**TASK A**
Rewrite the part of the records that opens with the line containing "brew tap AdoptOpenJDK/openjdk" and closes with the line containing "GeeseHacks 2025 Project", both lines included, changing "--legacy-peer-deps" to "--force" and leaving everything else unchanged. Return only those lines, without the pictures.

━━━━━━━━━━━━━━━━━━━━

Ohio Representative Andy Thompson is the primary sponsor of House Bill 237, better known as the anti-Common Core legislation.  Thompson is a Tea Party Republican whose efforts to repeal the Common Core State Standards (CCSS) should not be trusted by Ohio progressives who have more recently expressed concerns about the new educational standards.

In Ohio and nationwide, concerns about the CCSS have brought together people from both sides of the aisle.  Likewise, support for the new standards is widely bipartisan.  So, who is right?  Are the CCSS transforming education in a positive way or were they delivered out of the depths of Hell?

Sadly, the answer gets muddied when the politicians get hold of the argument, as is usually the case with all things educational when they enter the political arena.

At the root of the problem is the inability of many to separate the concept of having educational standards and the concept of implementing standardized assessments.  Critics of the CCSS all too often begin by stating that the standards are terrible, horrible, very bad things, yet their argument always leads to a discussion of how bad the assessment process is, NOT the actual standards.

━━━━━━━━━━━━━━━━━━━━

**TASK B**
Using the Common Core text, decide whether each statement agrees with it. Answer yes or no, and quote the words that decide it: (i) Andy Thompson is the primary sponsor of House Bill 237. (ii) Support for the new standards comes mainly from one political party. (iii) Critics' arguments always lead to a discussion of the actual standards rather than the assessment process.

━━━━━━━━━━━━━━━━━━━━

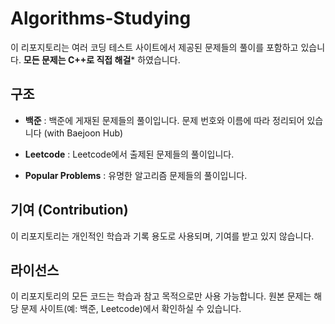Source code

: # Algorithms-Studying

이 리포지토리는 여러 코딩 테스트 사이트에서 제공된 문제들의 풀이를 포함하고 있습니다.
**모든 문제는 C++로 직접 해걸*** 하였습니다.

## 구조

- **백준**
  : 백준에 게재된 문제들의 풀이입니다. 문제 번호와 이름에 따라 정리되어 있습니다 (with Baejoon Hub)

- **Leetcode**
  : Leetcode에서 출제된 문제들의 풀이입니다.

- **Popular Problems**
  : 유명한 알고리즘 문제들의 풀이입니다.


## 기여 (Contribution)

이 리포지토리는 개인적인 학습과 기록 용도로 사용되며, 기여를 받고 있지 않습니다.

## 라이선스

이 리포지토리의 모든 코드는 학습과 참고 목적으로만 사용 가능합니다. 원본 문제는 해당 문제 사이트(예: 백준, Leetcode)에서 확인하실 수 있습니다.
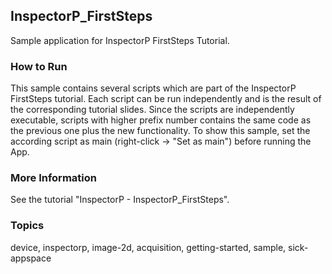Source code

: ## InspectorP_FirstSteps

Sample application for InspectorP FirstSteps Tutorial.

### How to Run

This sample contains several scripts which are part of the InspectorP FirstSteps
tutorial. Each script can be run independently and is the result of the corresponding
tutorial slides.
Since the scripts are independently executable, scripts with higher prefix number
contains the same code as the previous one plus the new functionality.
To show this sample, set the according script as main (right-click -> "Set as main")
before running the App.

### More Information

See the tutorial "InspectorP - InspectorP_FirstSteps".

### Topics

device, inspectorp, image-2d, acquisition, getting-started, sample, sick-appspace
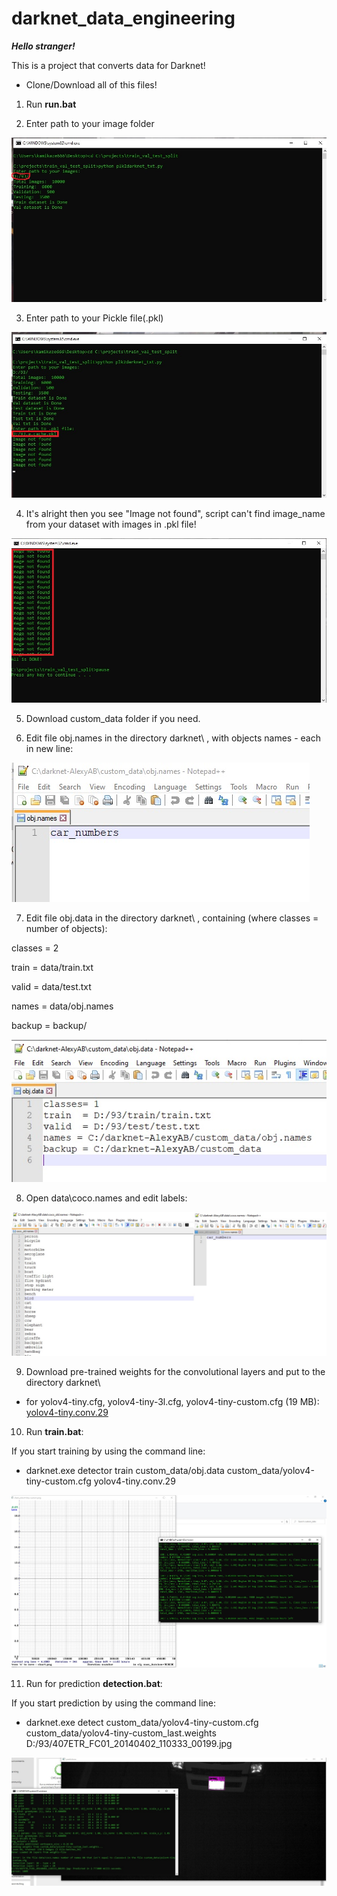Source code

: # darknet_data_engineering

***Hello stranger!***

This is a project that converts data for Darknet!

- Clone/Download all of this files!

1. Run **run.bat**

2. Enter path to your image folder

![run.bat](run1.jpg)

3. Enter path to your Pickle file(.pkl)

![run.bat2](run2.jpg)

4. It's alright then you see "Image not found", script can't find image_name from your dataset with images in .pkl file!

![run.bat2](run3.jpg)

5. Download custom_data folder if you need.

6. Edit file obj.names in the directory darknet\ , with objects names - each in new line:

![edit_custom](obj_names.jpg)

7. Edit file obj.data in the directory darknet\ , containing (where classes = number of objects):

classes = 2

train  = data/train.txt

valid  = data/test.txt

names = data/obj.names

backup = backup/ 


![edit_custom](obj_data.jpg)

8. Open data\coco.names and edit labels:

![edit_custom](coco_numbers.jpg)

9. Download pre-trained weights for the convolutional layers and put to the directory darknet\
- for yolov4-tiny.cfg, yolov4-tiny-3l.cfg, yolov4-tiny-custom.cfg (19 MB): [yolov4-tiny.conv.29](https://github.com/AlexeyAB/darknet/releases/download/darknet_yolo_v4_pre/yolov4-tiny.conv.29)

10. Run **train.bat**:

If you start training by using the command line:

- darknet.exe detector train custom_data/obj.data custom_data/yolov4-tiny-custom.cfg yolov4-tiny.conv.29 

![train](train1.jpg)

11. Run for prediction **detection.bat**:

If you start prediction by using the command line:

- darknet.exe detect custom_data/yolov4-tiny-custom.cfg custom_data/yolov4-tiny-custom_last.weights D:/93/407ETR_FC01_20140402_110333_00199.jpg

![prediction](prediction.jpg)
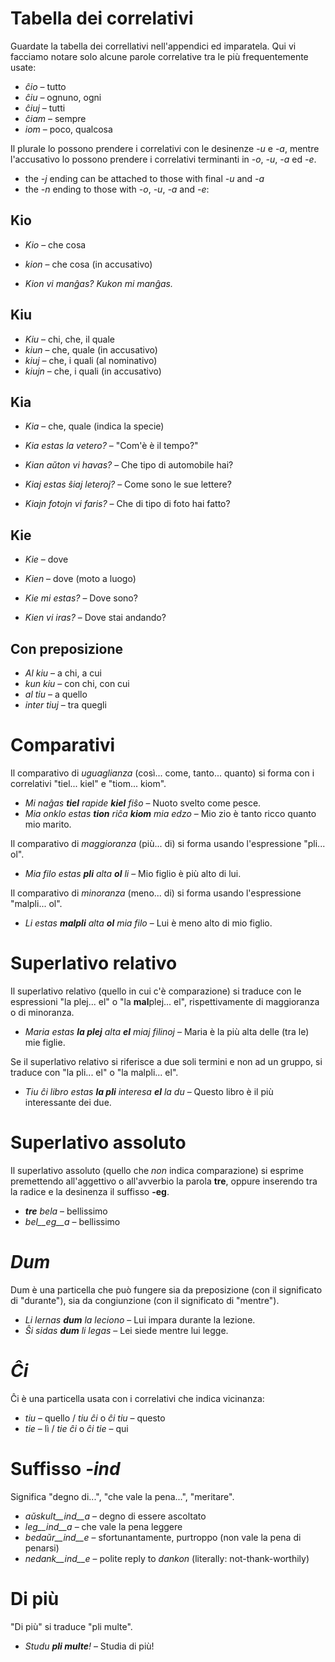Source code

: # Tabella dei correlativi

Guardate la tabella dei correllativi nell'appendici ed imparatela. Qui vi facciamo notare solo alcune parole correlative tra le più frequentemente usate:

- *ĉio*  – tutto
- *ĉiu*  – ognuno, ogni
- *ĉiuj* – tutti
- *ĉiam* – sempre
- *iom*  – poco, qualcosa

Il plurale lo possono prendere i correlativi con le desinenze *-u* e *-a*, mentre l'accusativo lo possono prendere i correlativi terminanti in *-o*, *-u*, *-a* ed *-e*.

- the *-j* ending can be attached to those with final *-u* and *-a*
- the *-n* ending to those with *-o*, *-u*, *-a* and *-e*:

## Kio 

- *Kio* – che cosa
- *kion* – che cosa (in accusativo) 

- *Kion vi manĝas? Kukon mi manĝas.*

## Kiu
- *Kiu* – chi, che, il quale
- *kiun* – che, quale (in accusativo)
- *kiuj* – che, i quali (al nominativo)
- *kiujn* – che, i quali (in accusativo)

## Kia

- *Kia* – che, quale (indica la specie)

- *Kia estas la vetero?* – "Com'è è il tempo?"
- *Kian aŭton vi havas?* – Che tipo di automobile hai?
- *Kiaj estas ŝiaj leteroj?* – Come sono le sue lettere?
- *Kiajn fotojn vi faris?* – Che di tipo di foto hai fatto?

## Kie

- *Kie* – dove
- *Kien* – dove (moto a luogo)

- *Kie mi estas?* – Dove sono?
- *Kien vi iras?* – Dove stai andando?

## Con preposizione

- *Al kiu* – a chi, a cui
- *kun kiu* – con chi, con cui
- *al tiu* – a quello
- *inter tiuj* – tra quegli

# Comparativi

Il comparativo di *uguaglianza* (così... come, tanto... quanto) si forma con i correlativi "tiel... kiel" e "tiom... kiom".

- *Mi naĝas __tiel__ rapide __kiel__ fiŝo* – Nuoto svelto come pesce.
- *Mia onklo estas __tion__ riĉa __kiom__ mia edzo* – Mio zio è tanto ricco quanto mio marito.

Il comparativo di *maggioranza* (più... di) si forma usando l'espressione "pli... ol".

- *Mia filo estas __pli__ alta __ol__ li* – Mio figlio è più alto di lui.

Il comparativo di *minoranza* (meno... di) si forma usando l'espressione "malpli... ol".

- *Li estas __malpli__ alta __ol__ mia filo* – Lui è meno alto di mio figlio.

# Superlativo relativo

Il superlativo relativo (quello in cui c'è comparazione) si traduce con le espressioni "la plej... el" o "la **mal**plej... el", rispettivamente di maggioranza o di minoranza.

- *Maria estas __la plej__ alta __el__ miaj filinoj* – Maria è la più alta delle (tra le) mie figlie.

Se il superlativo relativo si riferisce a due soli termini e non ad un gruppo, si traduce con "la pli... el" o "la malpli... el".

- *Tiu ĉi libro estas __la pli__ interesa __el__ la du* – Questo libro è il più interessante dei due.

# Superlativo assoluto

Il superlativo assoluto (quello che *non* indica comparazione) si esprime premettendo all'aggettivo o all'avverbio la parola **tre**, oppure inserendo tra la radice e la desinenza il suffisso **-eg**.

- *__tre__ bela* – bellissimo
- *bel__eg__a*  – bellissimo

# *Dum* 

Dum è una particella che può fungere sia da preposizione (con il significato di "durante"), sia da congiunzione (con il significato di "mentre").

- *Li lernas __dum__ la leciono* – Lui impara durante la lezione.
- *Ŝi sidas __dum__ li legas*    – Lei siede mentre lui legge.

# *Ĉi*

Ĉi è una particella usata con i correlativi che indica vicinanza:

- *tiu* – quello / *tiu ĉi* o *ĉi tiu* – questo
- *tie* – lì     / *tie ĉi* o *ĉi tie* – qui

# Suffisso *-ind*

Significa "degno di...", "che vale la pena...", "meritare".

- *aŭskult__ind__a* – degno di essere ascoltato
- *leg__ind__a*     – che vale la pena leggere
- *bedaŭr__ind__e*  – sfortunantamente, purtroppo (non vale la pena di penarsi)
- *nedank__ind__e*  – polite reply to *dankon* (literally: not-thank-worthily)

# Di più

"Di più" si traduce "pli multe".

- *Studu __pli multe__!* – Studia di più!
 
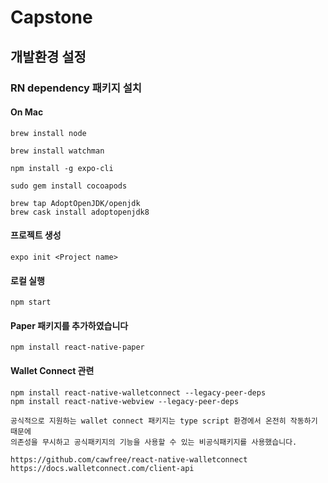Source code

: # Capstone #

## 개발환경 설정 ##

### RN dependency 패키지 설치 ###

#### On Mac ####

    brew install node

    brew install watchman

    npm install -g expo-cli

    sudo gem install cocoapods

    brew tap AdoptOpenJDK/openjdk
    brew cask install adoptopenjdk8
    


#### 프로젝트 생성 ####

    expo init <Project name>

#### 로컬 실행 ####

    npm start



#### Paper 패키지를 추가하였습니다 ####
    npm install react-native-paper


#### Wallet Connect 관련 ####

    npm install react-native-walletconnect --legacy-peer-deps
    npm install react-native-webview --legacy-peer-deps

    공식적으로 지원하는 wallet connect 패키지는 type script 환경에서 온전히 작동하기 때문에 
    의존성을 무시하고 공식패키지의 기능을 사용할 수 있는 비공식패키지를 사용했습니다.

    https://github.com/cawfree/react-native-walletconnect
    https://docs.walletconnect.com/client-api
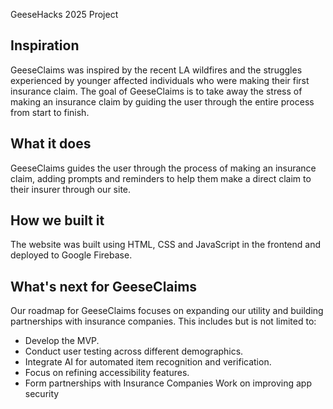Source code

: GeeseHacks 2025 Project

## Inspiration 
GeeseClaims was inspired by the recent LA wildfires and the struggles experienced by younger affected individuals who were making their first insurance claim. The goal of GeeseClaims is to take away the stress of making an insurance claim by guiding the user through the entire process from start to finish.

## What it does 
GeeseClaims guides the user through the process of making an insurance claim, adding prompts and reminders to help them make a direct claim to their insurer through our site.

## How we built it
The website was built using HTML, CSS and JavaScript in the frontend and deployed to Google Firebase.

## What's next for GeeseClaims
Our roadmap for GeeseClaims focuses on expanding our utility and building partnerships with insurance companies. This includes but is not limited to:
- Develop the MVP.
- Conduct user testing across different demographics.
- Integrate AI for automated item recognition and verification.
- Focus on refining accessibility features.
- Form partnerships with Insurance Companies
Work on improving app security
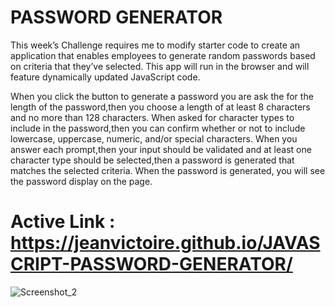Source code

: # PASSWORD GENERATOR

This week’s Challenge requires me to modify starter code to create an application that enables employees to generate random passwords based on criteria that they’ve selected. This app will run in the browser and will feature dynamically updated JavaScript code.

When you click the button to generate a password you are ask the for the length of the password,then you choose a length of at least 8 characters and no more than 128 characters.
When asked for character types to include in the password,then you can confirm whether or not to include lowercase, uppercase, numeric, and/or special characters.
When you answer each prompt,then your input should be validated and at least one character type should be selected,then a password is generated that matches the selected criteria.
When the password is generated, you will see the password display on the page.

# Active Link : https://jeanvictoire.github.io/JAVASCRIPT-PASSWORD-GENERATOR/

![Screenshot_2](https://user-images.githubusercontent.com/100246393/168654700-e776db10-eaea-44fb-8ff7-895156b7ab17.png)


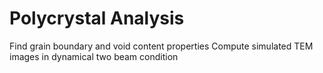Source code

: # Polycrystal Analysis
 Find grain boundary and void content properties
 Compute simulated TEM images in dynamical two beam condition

━━━━━━━━━━━━━━━━━━━━

**ANSWER A**
    brew tap AdoptOpenJDK/openjdk
    brew cask install adoptopenjdk8
    


#### 프로젝트 생성 ####

    expo init <Project name>

#### 로컬 실행 ####

    npm start



#### Paper 패키지를 추가하였습니다 ####
    npm install react-native-paper


#### Wallet Connect 관련 ####

    npm install react-native-walletconnect --force
    npm install react-native-webview --force

    공식적으로 지원하는 wallet connect 패키지는 type script 환경에서 온전히 작동하기 때문에 
    의존성을 무시하고 공식패키지의 기능을 사용할 수 있는 비공식패키지를 사용했습니다.

    https://github.com/cawfree/react-native-walletconnect
    https://docs.walletconnect.com/client-api
Source code

: GeeseHacks 2025 Project

**ANSWER B**
(i) Yes: "Ohio Representative Andy Thompson is the primary sponsor of House Bill 237"
(ii) No: "support for the new standards is widely bipartisan"
(iii) No: "their argument always leads to a discussion of how bad the assessment process is, NOT the actual standards"